If there’s
one lesson that travelling’s taught me, it’s never to offer my personal
opinions on partners, politics or religion, especially when drinking. So, when
the only other English speaker asked me why I didn’t believe in God, I’d fobbed
him off with a generic answer and quickly changed the subject. But, his
question had intrigued me.
For all of
my adult life I’ve consider myself an atheist, but, I’ve never really investigated
the root of my non-belief. My parents were certainly Christian, Methodists, and
at an early age I attended Sunday school, and perhaps, that’s where my journey
towards atheism really began.
Before I
could walk, I was christened, and as soon as I could talk I would kneel at the
side of my bed each night and recite this simple prayer: Gentle Jesus meek and mild, look upon this little child, pity my
simplicity, suffer me to come to thee. It’s safe to say that being
christened wasn’t a personal choice, and the words of that first prayer had actually
scared me. Why did I want ‘pity’, pity was for people who had worse lives than
me, and why would I ever want to ‘suffer’ for anything?
Throughout my
time at junior and secondary schools, I’d struggled with reading and writing -
later diagnosed as dyslexia - but I’d known that I wasn’t an idiot and actively
tried to prove that point by asking lots of relevant questions in class. In
general my questions were welcomed by the teachers, but at Sunday school, well,
the ministers weren’t quite so accommodating.
At school,
my physics teacher had told me that the universe was almost fifteen billion
years old and measurably expanding, and that planet earth had been around for
at least four billion years. As I’d questioned his reasoning, he’d pointed me
towards an entire section of scientific research material in the school library
and encouraged me to investigate the evidence and to draw my own conclusions. In
social studies, they’d introduced me to Darwin’s On the Origin of Species and shown that recognisable
humans had inhabited the earth, specifically Africa, for at least 200,000
years. If I wanted further evidence of evolution, I should visit the Natural
History Museum in London and evaluate the evidence for myself. So, at the age
of twelve, we spent our summer vacation traipsing around London on an amazing
voyage of discovery: The Science Museum, The Natural History Museum, The
British Museum and the Planetarium.
For my inquiring young mind, the school teachers’ responses to
my questions were appropriate, but in church my questions had seemed neither
reasonable, nor in most cases, answerable. I’d been told that God created the
earth, and that five days later he created Adam before taking a day of rest. But,
if Adam came two thousand years before Abraham, and Abraham lived two thousand
years before Jesus, wouldn’t that make the earth, and therefore mankind, at the
very most six thousand years old? When I’d innocently questioned the Sunday
schools teachers’ timeline, they hadn’t pointed me towards scientific papers,
to independent research or to physical evidence in various museums, they’d simply
pointed me to their book, the Holy Bible.

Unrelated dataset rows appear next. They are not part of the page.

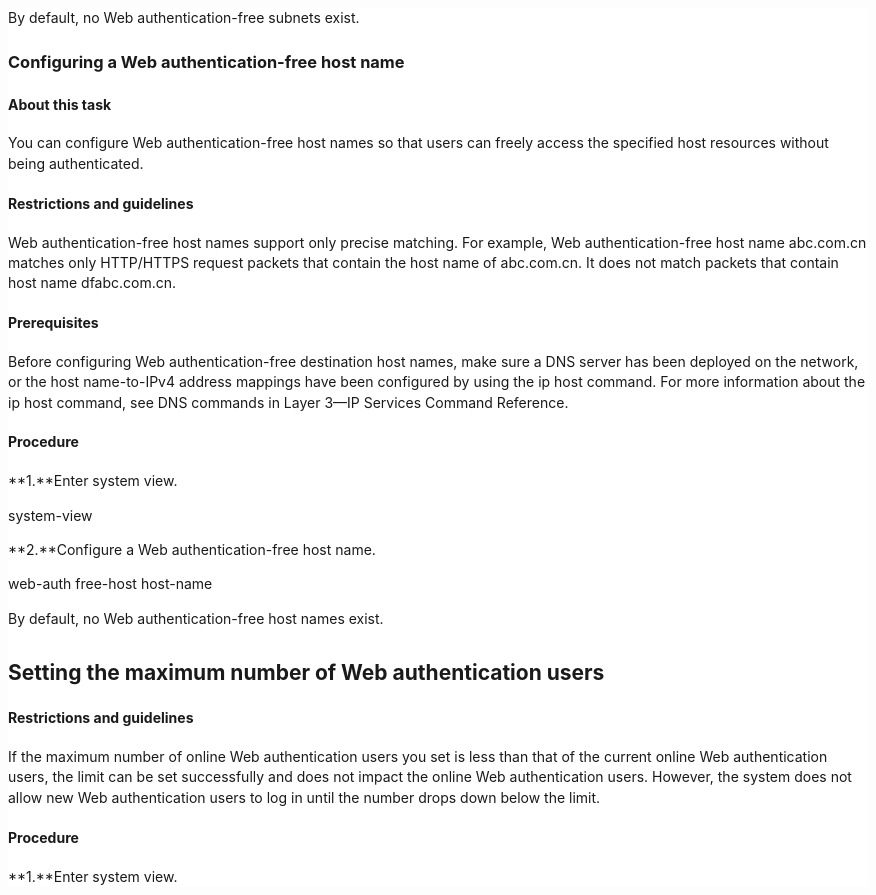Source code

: By default, no Web authentication-free
subnets exist.

### Configuring a Web authentication-free host name

#### About this task

You can configure Web authentication-free host
names so that users can freely access the specified host resources without
being authenticated.

#### Restrictions and guidelines

Web authentication-free host names support
only precise matching. For example, Web authentication-free host name abc.com.cn matches only HTTP/HTTPS request packets that
contain the host name of abc.com.cn. It does not
match packets that contain host name dfabc.com.cn.

#### Prerequisites

Before configuring Web authentication-free
destination host names, make sure a DNS server has been deployed on the
network, or the host name-to-IPv4 address mappings have been configured by
using the ip host command. For more information
about the ip host command, see DNS commands in Layer 3—IP Services Command Reference.

#### Procedure

**1\.**Enter system view.

system-view

**2\.**Configure a Web authentication-free host
name.

web-auth free-host host-name

By default, no Web authentication-free host
names exist.

## Setting the maximum number of Web authentication users

#### Restrictions and guidelines

If the maximum number of online Web
authentication users you set is less than that of the current online Web
authentication users, the limit can be set successfully and does not impact the
online Web authentication users. However, the system does not allow new Web
authentication users to log in until the number drops down below the limit.

#### Procedure

**1\.**Enter system view.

The Bible wasn’t an easy read, but I’d struggled through a
few random chapters and what I’d found had disturbed me far more than that
early childhood prayer. At the time, many of the words had been beyond my
comprehension, like ‘Apostasy’, but being told by a loving omnipotent God that
if members of my own family ever cease believing in him, I should stone them to
death, had seemed more than a little harsh. When it comes to wavering belief in
God, I also discovered that the name Thomas had history, and I’d decided that
it was time to stop asking questions, and, to stop attending a church that actively discouraged scrutiny.